La última carta que escribió, tal y como se conserva, no lleva fecha ni destinatario. Con toda probabilidad iba dirigida a su hermana Adelhilde Regina, misionera de Mariannhill. Es de suponer que, cuando escribió estas líneas, ya estaba contagiado de tifus, pero nada dice de ello en su carta. Esta carta puede ser considerada como su testamento.
“También yo me sentí muy feliz al tener, después de tanto tiempo, una señal de vida de tu parte. Quizá todo se deba a que los medios de transporte andan en estos días muy alterados. Sin embargo, esta situación no tiene por qué hacernos perder la calma, ya que nos sentimos bien protegidos en las manos de Dios, como dice San Pablo: ‘En la vida y en la muerte somos del Señor’. ¿Qué serían de todas nuestras actividades, planes y habilidades, si la gracia de Dios no nos condujera y guiara? La gracia del Todopoderoso nos ayuda a vencer las dificultades. En efecto, como dice Santa Felicidad, ‘el Salvador mismo es quien sufre en nosotros y lucha del lado de nuestra buena voluntad por el triunfo de su gracia’. Así, de esta manera, podemos aumentar su gloria, si no ponemos ningún impedimento en el camino de su gracia y nos rendimos totalmente a su voluntad.
El amor multiplica las fuerzas, inventa cosas, da libertad interior y alegría. El corazón del hombre no puede imaginar ‘lo que Dios ha preparado para los que le aman’. También es cierto y no hay duda de ello que, como si de una fuerte helada se tratara, los hombres tienen que soportar ahora la dureza de la realidad, llena de agitación, prisas, deseos impetuosos, exigencias, divisiones y odios. Pero los rayos cálidos del sol, que es el amor de Dios Padre, son más fuertes y, al final, triunfarán. El bien es inmortal y la victoria debe ser de Dios, aunque a veces parezca tarea inútil extender el amor de Dios en el mundo. De cualquier forma, el corazón del hombre desea el amor y, al final, nada se resiste a la fuerza del amor, con tal de que esté basado en Dios y no en las criaturas. Sigamos haciendo lo posible y ofrezcamos sacrificios para que reinen de nuevo al amor y la paz […] Gracias a Dios, nos mantenemos bien y sanos […] Siempre me acuerdo de vosotros en la oración. Vuestro sinceramente, Hubert.”
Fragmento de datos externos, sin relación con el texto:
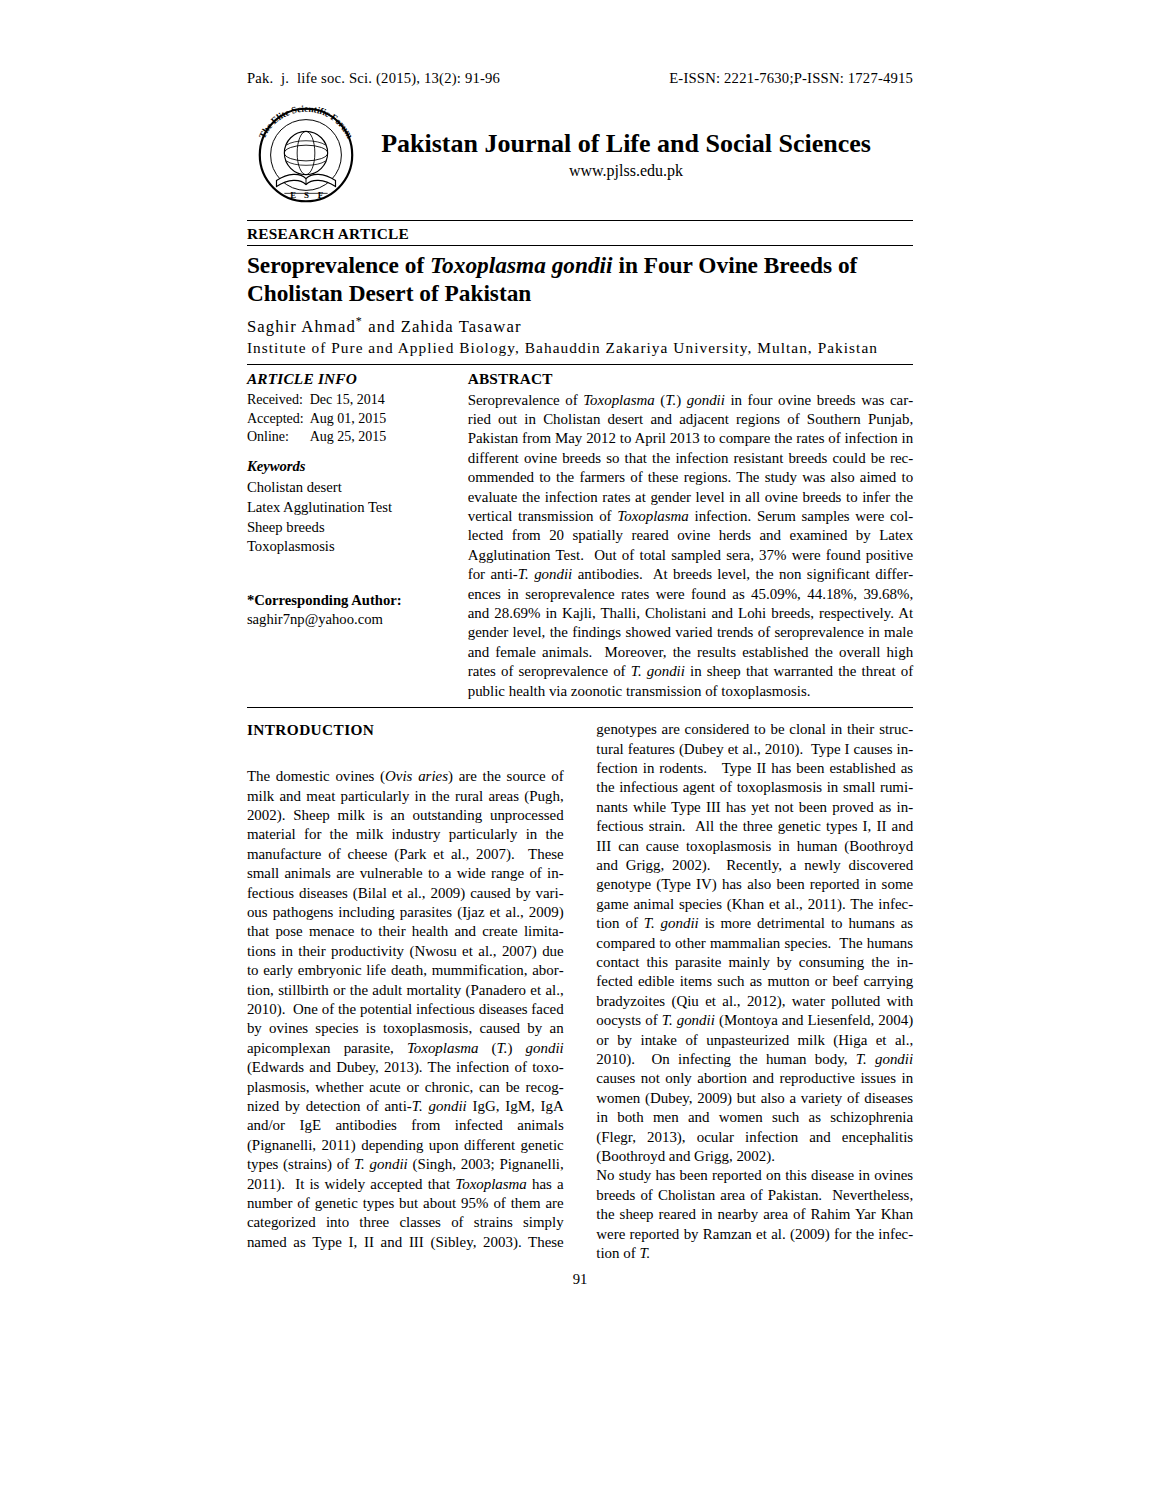Pak. j. life soc. Sci. (2015), 13(2): 91-96
E-ISSN: 2221-7630;P-ISSN: 1727-4915
The Elite Scientific Forum E S F
Pakistan Journal of Life and Social Sciences
www.pjlss.edu.pk
RESEARCH ARTICLE
Seroprevalence of Toxoplasma gondii in Four Ovine Breeds of Cholistan Desert of Pakistan
Saghir Ahmad* and Zahida Tasawar
Institute of Pure and Applied Biology, Bahauddin Zakariya University, Multan, Pakistan
ARTICLE INFO
| Received: | Dec 15, 2014 |
| Accepted: | Aug 01, 2015 |
| Online: | Aug 25, 2015 |
Keywords
Cholistan desert
Latex Agglutination Test
Sheep breeds
Toxoplasmosis
*Corresponding Author:
saghir7np@yahoo.com
ABSTRACT
Seroprevalence of Toxoplasma (T.) gondii in four ovine breeds was carried out in Cholistan desert and adjacent regions of Southern Punjab, Pakistan from May 2012 to April 2013 to compare the rates of infection in different ovine breeds so that the infection resistant breeds could be recommended to the farmers of these regions. The study was also aimed to evaluate the infection rates at gender level in all ovine breeds to infer the vertical transmission of Toxoplasma infection. Serum samples were collected from 20 spatially reared ovine herds and examined by Latex Agglutination Test. Out of total sampled sera, 37% were found positive for anti-T. gondii antibodies. At breeds level, the non significant differences in seroprevalence rates were found as 45.09%, 44.18%, 39.68%, and 28.69% in Kajli, Thalli, Cholistani and Lohi breeds, respectively. At gender level, the findings showed varied trends of seroprevalence in male and female animals. Moreover, the results established the overall high rates of seroprevalence of T. gondii in sheep that warranted the threat of public health via zoonotic transmission of toxoplasmosis.
INTRODUCTION
The domestic ovines (Ovis aries) are the source of milk and meat particularly in the rural areas (Pugh, 2002). Sheep milk is an outstanding unprocessed material for the milk industry particularly in the manufacture of cheese (Park et al., 2007). These small animals are vulnerable to a wide range of infectious diseases (Bilal et al., 2009) caused by various pathogens including parasites (Ijaz et al., 2009) that pose menace to their health and create limitations in their productivity (Nwosu et al., 2007) due to early embryonic life death, mummification, abortion, stillbirth or the adult mortality (Panadero et al., 2010). One of the potential infectious diseases faced by ovines species is toxoplasmosis, caused by an apicomplexan parasite, Toxoplasma (T.) gondii (Edwards and Dubey, 2013). The infection of toxoplasmosis, whether acute or chronic, can be recognized by detection of anti-T. gondii IgG, IgM, IgA and/or IgE antibodies from infected animals (Pignanelli, 2011) depending upon different genetic types (strains) of T. gondii (Singh, 2003; Pignanelli, 2011). It is widely accepted that Toxoplasma has a number of genetic types but about 95% of them are categorized into three classes of strains simply named as Type I, II and III (Sibley, 2003). These genotypes are considered to be clonal in their structural features (Dubey et al., 2010). Type I causes infection in rodents. Type II has been established as the infectious agent of toxoplasmosis in small ruminants while Type III has yet not been proved as infectious strain. All the three genetic types I, II and III can cause toxoplasmosis in human (Boothroyd and Grigg, 2002). Recently, a newly discovered genotype (Type IV) has also been reported in some game animal species (Khan et al., 2011). The infection of T. gondii is more detrimental to humans as compared to other mammalian species. The humans contact this parasite mainly by consuming the infected edible items such as mutton or beef carrying bradyzoites (Qiu et al., 2012), water polluted with oocysts of T. gondii (Montoya and Liesenfeld, 2004) or by intake of unpasteurized milk (Higa et al., 2010). On infecting the human body, T. gondii causes not only abortion and reproductive issues in women (Dubey, 2009) but also a variety of diseases in both men and women such as schizophrenia (Flegr, 2013), ocular infection and encephalitis (Boothroyd and Grigg, 2002).
No study has been reported on this disease in ovines breeds of Cholistan area of Pakistan. Nevertheless, the sheep reared in nearby area of Rahim Yar Khan were reported by Ramzan et al. (2009) for the infection of T.
91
El 20 de febrero de 1945 el P. Engelmar dejó de ser enfermero para pasar a ser un enfermo más en los barracones en cuarentena. Los médicos le diagnosticaron tifus en estado avanzado. Durante aquellos días experimentó una leve mejoría, recayendo enseguida y muriendo el 2 de marzo de 1945. El día antes había cumplido 34 años. El certificado de defunción dice que el prisionero Hubert Engelmar Unzeitig murió el viernes 2 de marzo de 1945, a las 7,20 de la mañana. Fueron sus compañeros sacerdotes los que le atendieron en su enfermedad, le dieron el consuelo de recibir los últimos sacramentos y, ya fallecido, celebraron un Requiem por su eterno descanso.